To send a message back to the IoTHub, we need the connection string of the hub. And we create a ServiceClient to talk to it. Then we deserialize the json message using the extra Command class. And now we can create and send the commandMessage to the right device.

This is the same code as seen in part 1 of this series of blogs.

Note: Azure Functions are ment to be very light weight and they are elastic (you can run multiple instances to scale out). Keep that in mind while adding more and more code into your Azure Function…

But wait, what happens if we save this? We get compilation errors. Yes,

Yes, the function is compiled but it is complaining about the unknown namespace name “Devices” and the unknown class “ServiceClient”. Why?

In part 1 we added some nuget packages 🙂 That’s what we have forgotten!

Adding Nuget packages to an Azure Function

Right next to the title “Code” the name of the current file is shown: “run.csx”. Click on the “View files” link lower in the screen to see all files involved in the function:

AF11

What we need to do is adding a new file called “project.json”, right next to “run.csx”. This new file must be filled with:

{
"frameworks": {
"net46": {
"dependencies": {
"Microsoft.AspNet.WebApi.Client": "5.2.3",
"Microsoft.AspNet.WebApi.Core": "5.2.3",
"Microsoft.Azure.Amqp": "1.1.5",
"Microsoft.Azure.Devices": "1.0.9",
"Newtonsoft.Json": "8.0.3"
}
}
}
}

Note: this list of packages is selected by looking at the original code running in a console app. Both the main packages and related packages are added. I omitted “System.Net.Htpp” because Azure Function already imports some namespaces.
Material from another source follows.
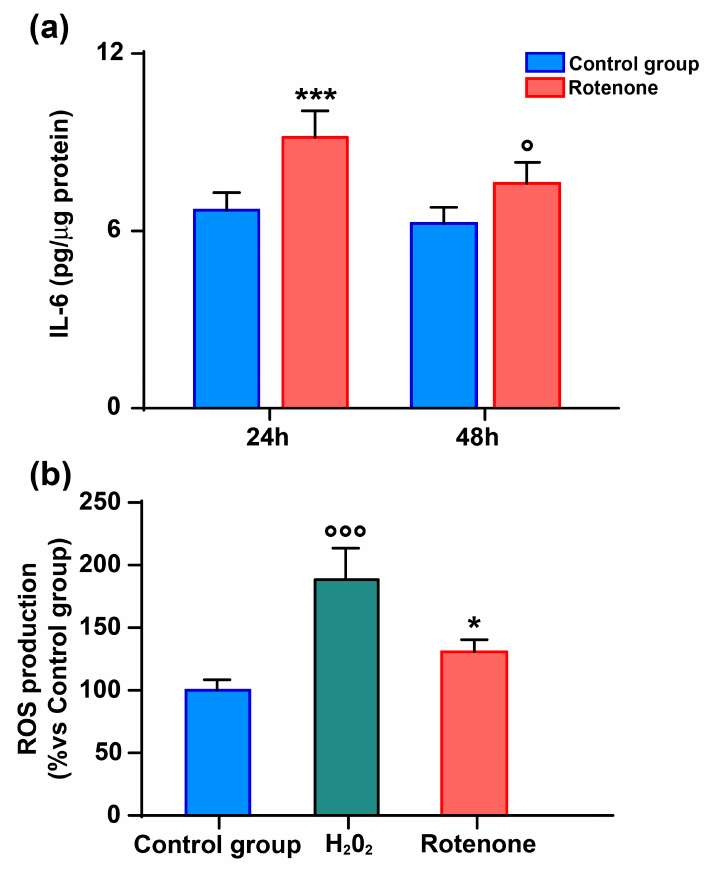
Figure 1. ( a ) Effect of oxidative stress on IL-6 production by HMC3 cells. After 24 h, the treatment with rotenone (100 nM) significantly increased the release of IL6 when compared to unstimulated cells. Furthermore, prolonged oxidative stress did not lead to additional IL-6 release but its levels remain significantly higher when compared to the control group. Each column represented the average ± SEM ( n = 5) normalized by the total protein content measured per well. Data were analyzed by two-way ANOVA followed by Holm–Šídák post hoc test. ° p < 0.05 vs. control group 48 h; *** p < 0.001 vs. control group 24 h. In ( b ), bars illustrate the ROS production in HMC3 cells following rotenone treatment (100 nM). Each bar represents the mean ± SEM ( n = 5) of the percentage of the fluorescence, normalized with the respective value of the control. Data were analyzed by one-way ANOVA followed by Bonferroni post hoc test. * p < 0.05 vs. control group; ◦◦◦ p < 0.001 H 2 O 2 vs. rotenone and control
There is a little issue adding this file. The current Develop tab makes it possible to create a new file or add an existing? Well, the latter one gave me an error:

AF12

but the insert new file seems to work fine:

AF13

And you can also use another option. Azure Functions supports Visual Studio Online aka Project Orleans. To use it:

  • Select Function app settings at the top
  • Open Advanced Settings / Go To App Service settings
  • Select the Tools button at the top of the new blade
  • Select Visual Studio Online (preview)
  • Flip the switch to On
  • Follow the ‘Go’ link

AF14

Note: There is one drawback, this does not work yet in Firefox, the security redirections looses track. So use another browser:

AF15

A nice benefit of this step, is having some IntelliSense inside the browser.

And after this last step, we now can compile the Azure Function.

Now switch to your UWP device and submit some telemetry. Just before or right after that, try to receive a command. And yes, it is shown:

AF16

In this example, we get a -1 command to our device. And yes, it’s the command sent to the right device!

So finally we have a very efficient way of controlling command using the power of Stream Analytics combined with the flexibility of Azure Functions.